» **Written task**: Among the entries below, please repeat exactly and only the lines from the line containing "kleine Sprechanlässe ein - etwa in einem" to the line containing "aktiv darauf achten, nicht nur in deiner", both lines included.

» **Material provided**:
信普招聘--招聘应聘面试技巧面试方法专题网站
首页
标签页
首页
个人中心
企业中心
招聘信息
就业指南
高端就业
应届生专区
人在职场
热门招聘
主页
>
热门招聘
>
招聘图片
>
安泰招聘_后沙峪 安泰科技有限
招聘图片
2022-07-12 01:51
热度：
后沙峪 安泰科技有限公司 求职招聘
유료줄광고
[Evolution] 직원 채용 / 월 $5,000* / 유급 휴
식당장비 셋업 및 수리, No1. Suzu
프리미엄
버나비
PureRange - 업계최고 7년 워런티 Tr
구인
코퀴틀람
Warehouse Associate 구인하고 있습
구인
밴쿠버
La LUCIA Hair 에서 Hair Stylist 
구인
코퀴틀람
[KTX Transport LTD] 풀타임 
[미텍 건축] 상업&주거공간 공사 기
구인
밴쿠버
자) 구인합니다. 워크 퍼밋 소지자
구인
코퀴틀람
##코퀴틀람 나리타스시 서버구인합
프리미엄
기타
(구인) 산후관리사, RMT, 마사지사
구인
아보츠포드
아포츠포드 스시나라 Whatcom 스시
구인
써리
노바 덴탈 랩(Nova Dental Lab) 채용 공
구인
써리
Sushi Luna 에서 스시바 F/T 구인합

* * *

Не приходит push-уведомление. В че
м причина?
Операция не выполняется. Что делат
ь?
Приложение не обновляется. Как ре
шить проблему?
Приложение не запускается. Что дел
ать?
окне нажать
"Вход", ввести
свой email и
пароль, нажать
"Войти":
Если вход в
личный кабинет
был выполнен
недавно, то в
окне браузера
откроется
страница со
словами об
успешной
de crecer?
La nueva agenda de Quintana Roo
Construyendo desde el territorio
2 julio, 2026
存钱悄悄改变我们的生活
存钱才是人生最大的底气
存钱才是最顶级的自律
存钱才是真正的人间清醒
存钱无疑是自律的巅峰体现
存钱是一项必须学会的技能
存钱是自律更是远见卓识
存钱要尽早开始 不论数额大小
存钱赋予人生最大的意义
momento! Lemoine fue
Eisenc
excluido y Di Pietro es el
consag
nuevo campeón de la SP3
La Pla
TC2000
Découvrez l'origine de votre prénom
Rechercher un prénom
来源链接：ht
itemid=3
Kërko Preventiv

...

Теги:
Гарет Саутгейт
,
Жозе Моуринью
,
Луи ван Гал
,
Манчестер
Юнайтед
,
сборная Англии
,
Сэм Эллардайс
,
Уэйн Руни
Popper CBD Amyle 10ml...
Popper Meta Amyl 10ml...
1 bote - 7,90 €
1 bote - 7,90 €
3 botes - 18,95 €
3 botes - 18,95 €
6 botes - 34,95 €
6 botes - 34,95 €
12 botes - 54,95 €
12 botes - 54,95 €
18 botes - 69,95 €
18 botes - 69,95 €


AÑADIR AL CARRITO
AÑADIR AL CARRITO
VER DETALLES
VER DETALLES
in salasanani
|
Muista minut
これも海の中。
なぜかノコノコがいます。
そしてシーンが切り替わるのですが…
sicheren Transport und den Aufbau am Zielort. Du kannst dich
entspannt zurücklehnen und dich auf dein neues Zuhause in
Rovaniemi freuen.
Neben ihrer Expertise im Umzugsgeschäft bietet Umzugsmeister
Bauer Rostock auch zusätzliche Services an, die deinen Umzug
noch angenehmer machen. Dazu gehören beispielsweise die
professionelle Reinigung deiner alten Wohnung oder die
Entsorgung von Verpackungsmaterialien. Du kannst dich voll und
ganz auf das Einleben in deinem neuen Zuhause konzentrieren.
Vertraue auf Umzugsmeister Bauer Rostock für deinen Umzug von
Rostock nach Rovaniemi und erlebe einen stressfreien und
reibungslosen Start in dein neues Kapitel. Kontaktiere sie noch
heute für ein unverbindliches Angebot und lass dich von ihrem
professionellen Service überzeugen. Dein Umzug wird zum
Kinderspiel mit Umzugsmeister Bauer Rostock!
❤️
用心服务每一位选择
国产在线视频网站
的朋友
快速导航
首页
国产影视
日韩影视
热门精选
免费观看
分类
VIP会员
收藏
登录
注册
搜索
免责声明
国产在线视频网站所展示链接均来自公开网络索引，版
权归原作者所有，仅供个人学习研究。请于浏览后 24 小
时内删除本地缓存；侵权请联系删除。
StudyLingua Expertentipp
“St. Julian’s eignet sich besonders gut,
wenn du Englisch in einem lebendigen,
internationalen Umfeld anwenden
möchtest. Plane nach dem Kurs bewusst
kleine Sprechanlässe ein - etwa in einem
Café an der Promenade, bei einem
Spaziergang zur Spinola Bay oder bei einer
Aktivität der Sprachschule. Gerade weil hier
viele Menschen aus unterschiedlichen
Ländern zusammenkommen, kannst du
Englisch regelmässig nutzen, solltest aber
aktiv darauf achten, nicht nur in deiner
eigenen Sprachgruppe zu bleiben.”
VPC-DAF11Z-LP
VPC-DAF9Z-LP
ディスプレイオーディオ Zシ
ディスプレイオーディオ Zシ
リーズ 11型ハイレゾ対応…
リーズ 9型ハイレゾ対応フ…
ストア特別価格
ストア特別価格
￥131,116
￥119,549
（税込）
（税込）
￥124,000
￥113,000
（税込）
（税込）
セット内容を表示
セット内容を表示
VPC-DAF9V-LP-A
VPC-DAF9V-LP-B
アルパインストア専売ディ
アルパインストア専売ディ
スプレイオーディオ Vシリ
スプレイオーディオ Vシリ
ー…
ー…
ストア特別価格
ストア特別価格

» **Result of this task**:
kleine Sprechanlässe ein - etwa in einem
Café an der Promenade, bei einem
Spaziergang zur Spinola Bay oder bei einer
Aktivität der Sprachschule. Gerade weil hier
viele Menschen aus unterschiedlichen
Ländern zusammenkommen, kannst du
Englisch regelmässig nutzen, solltest aber
aktiv darauf achten, nicht nur in deiner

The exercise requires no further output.